→ DATA EXTRACT
-- Opening Marker --

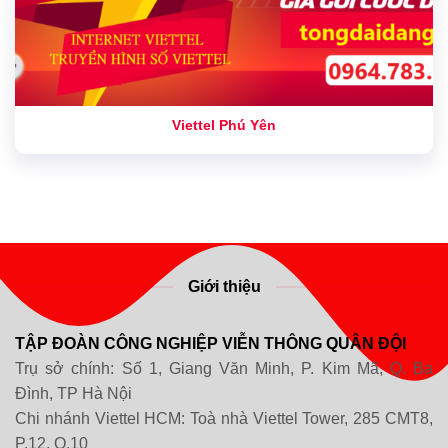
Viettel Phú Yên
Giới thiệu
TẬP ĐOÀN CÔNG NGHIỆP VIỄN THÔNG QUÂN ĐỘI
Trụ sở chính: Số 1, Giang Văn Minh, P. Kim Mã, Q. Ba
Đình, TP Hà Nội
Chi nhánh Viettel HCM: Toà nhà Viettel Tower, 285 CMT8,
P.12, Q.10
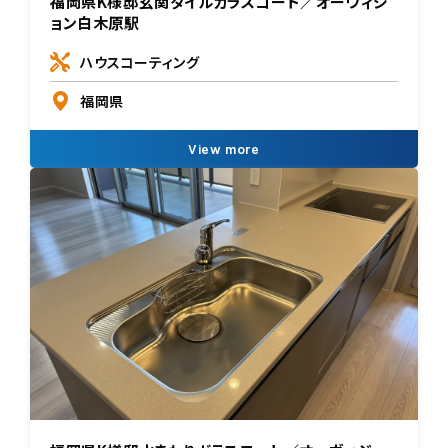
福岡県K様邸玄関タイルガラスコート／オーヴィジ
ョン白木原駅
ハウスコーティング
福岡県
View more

-- Closing Marker --
-- Opening Marker --

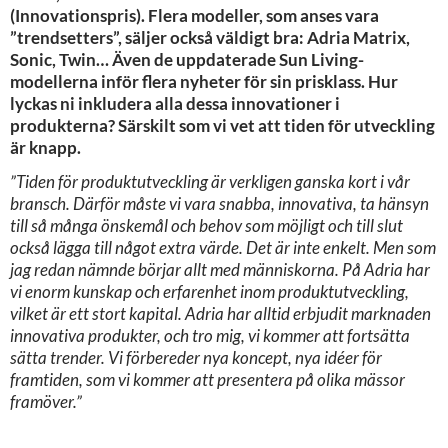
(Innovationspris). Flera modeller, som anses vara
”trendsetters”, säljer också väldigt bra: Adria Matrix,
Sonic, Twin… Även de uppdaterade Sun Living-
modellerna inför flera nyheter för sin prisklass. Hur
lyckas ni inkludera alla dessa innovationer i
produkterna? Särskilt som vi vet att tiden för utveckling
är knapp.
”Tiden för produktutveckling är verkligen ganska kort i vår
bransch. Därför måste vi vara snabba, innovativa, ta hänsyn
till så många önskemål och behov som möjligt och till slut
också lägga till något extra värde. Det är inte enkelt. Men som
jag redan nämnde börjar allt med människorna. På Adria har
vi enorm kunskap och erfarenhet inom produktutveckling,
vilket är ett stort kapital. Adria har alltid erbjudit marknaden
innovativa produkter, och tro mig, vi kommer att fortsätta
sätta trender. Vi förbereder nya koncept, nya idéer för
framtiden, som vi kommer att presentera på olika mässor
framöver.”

-- Closing Marker --

Gather every line of the listing that contains the word "kommer", and copy each of those lines out in full.

innovativa produkter, och tro mig, vi kommer att fortsätta
framtiden, som vi kommer att presentera på olika mässor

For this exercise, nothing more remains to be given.